- Folha de S. Paulo
A transformação do nicaraguense Daniel Ortega
No espaço de quatro décadas, o nicaraguense Daniel Ortega converteu-se de líder revolucionário, que ajudara a remover do poder uma das mais detestáveis ditaduras familiares do planeta, a tirano que não hesita em matar manifestantes desarmados. O que deu errado? O problema, receio, pode estar na arquitetura de nossos cérebros.
Já comentei aqui o interessante livro de Dacher Keltner (“O Paradoxo do Poder”), no qual este professor de psicologia de Berkeley sustenta que instalar-se no poder desencadeia uma série de processos mentais que favorecem o surgimento de características comuns em ditadores, como o aumento da impulsividade, a redução da empatia e o apelo a narrativas de excepcionalismo para justificar as próprias ações.
Para Keltner, vivemos uma era em que a melhor rota para posições de comando deixou de ser o emprego da força bruta para tornar-se a utilização de virtudes sociais —em especial ajudar os outros, o que facilmente se converte em alianças e votos. O problema é que, uma vez acomodado no topo, o indivíduo passa por transformações psicológicas que tendem a torná-lo mais egoísta e menos sensível às necessidades alheias.
Keltner procura fundamentar sua tese com uma série de experimentos mensuráveis, que mostram que pessoas que se sentem empoderadas costumam comer mais, ter mais casos extraconjugais, cometer mais infrações de trânsito etc.
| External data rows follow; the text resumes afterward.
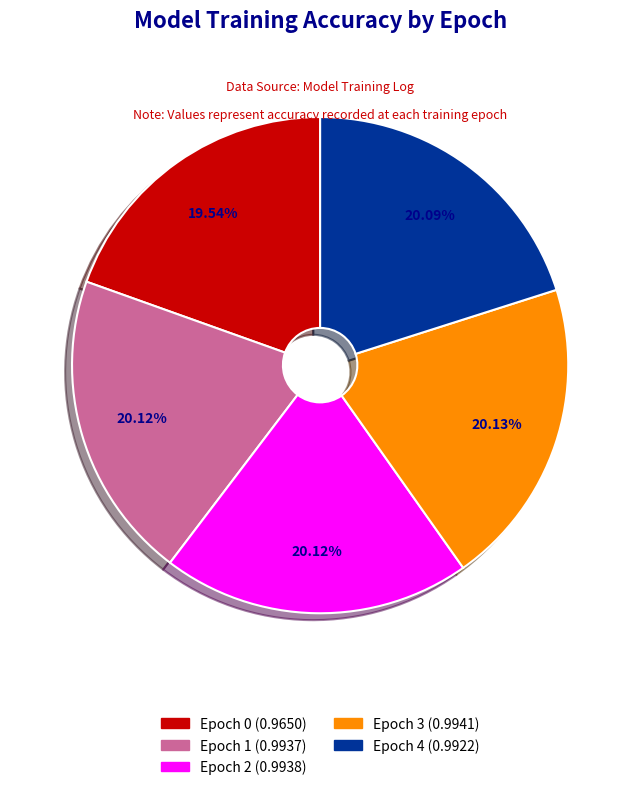

Does any single category account for the majority?

No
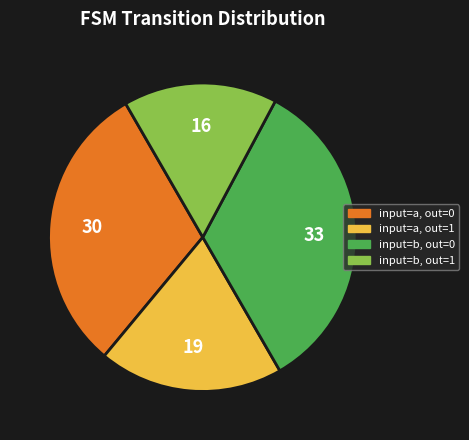

Does any single category account for the majority?

No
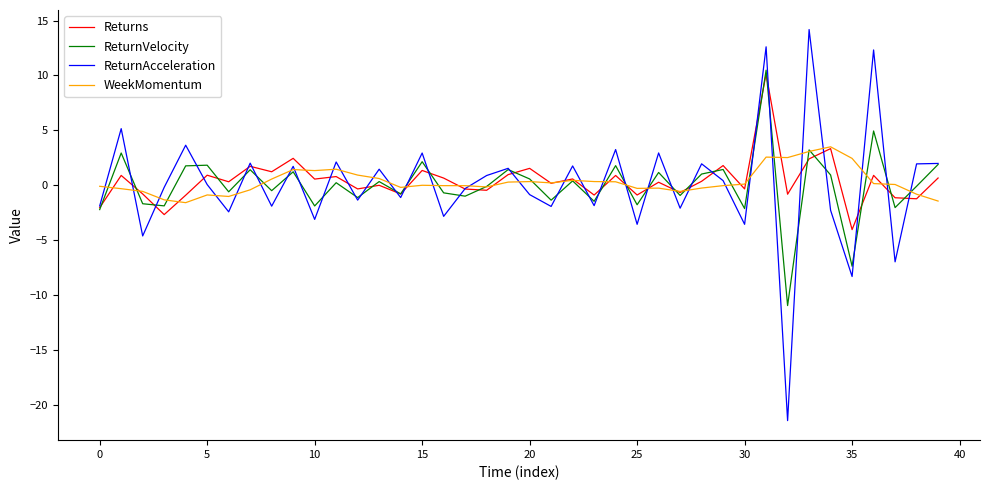

Which series has the widest spread of values?

ReturnAcceleration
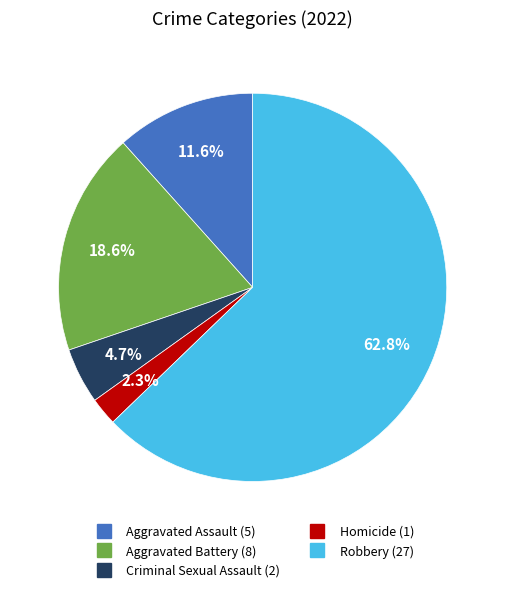

Rank the categories by value from highest to lowest.

Robbery, Aggravated Battery, Aggravated Assault, Criminal Sexual Assault, Homicide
A democracia, então, está fadada a degenerar em tirania, como acreditava Platão? Talvez não. Raramente o futuro é predeterminado, e abundam exemplos de líderes democráticos que não viraram ditadores. Isso não nos impede, é claro, de tomar algumas medidas preventivas.
Um passo interessante nesse sentido foi dado pelos equatorianos, que decidiram limitar a possibilidade de recondução para cargos eletivos a apenas uma, valendo para toda a vida. Algo assim teria poupado a Nicarágua de assistir à transformação do líder sandinista no novo Somoza.